Structured pose outputs:
===

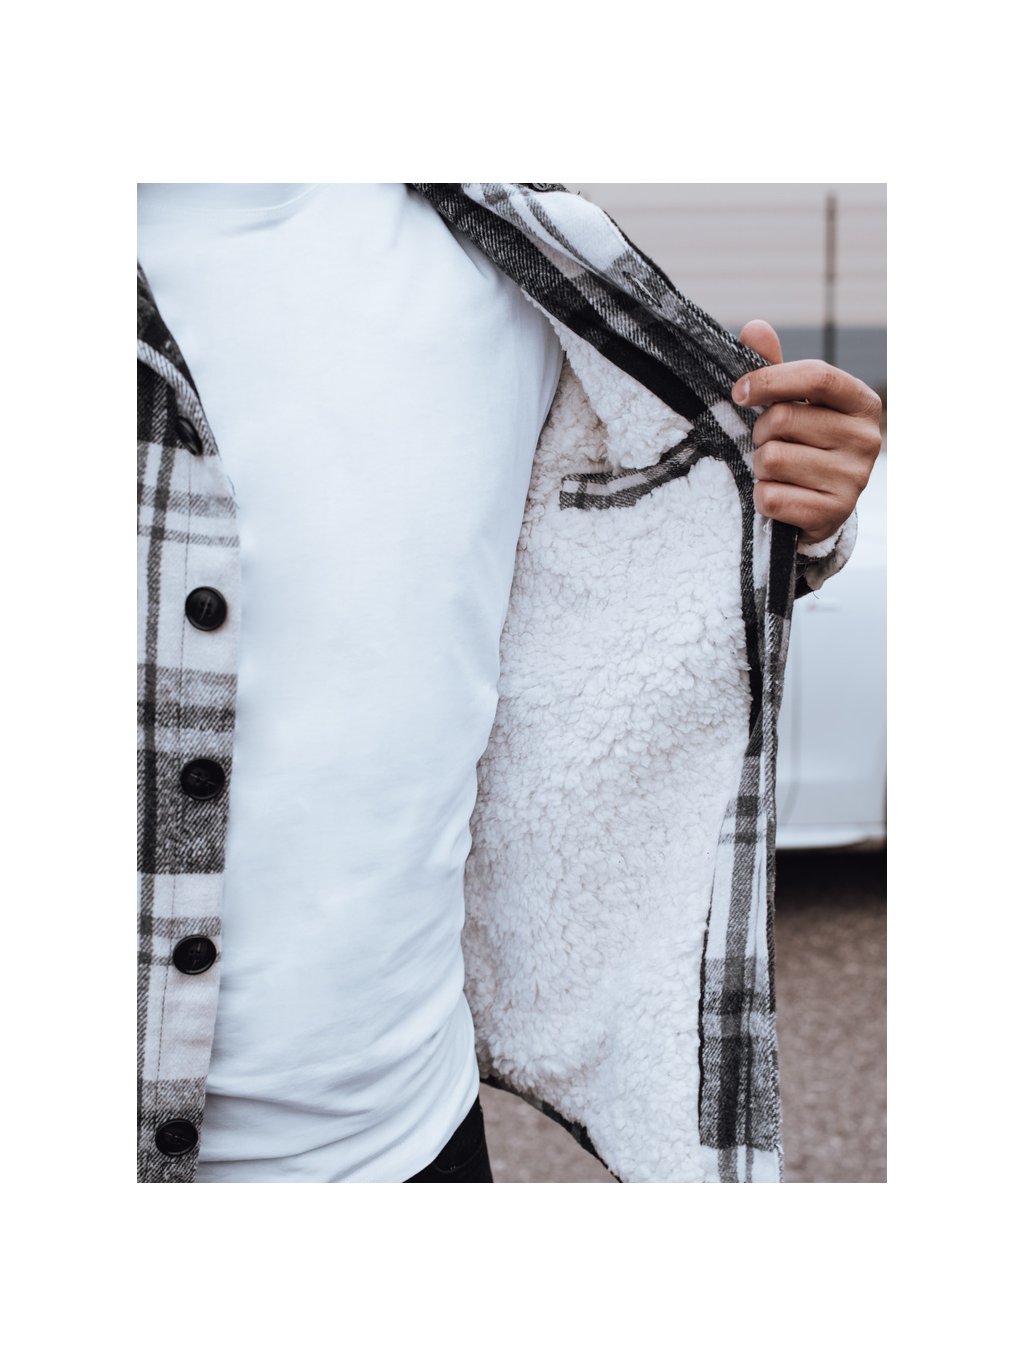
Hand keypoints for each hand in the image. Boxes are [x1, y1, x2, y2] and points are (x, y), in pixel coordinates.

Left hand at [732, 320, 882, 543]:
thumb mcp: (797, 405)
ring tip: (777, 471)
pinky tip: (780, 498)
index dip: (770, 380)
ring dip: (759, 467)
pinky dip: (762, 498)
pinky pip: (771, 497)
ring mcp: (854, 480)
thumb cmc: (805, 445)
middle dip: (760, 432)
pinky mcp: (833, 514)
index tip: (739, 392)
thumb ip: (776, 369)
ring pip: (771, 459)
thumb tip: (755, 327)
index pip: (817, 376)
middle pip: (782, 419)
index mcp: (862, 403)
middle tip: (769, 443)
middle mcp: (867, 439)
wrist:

===

◆ Exercise aim: Where the data contains images, drop them and print the rest exactly.

◆ Result below:
Hand keypoints for each hand in the image. Boxes are [x1, y1, x2, y2] and points are (x, y), in pixel coordinates.

Left hand at [732, 320, 882, 543]:
thumb mcp: (797, 405)
ring tip: (777, 471)
pinky tip: (780, 498)
index dip: (770, 380)
ring dip: (759, 467)
pinky dip: (762, 498)
pinky pip: (771, 497)
ring mcp: (854, 480)
thumb cmc: (805, 445)
middle dip: (760, 432)
pinky mcp: (833, 514)
index tip: (739, 392)
thumb ip: (776, 369)
ring pip: (771, 459)
thumb tip: (755, 327)
index pip: (817, 376)
middle pip: (782, 419)
index mcp: (862, 403)
middle tip: (769, 443)
middle mcp: (867, 439)
wrist:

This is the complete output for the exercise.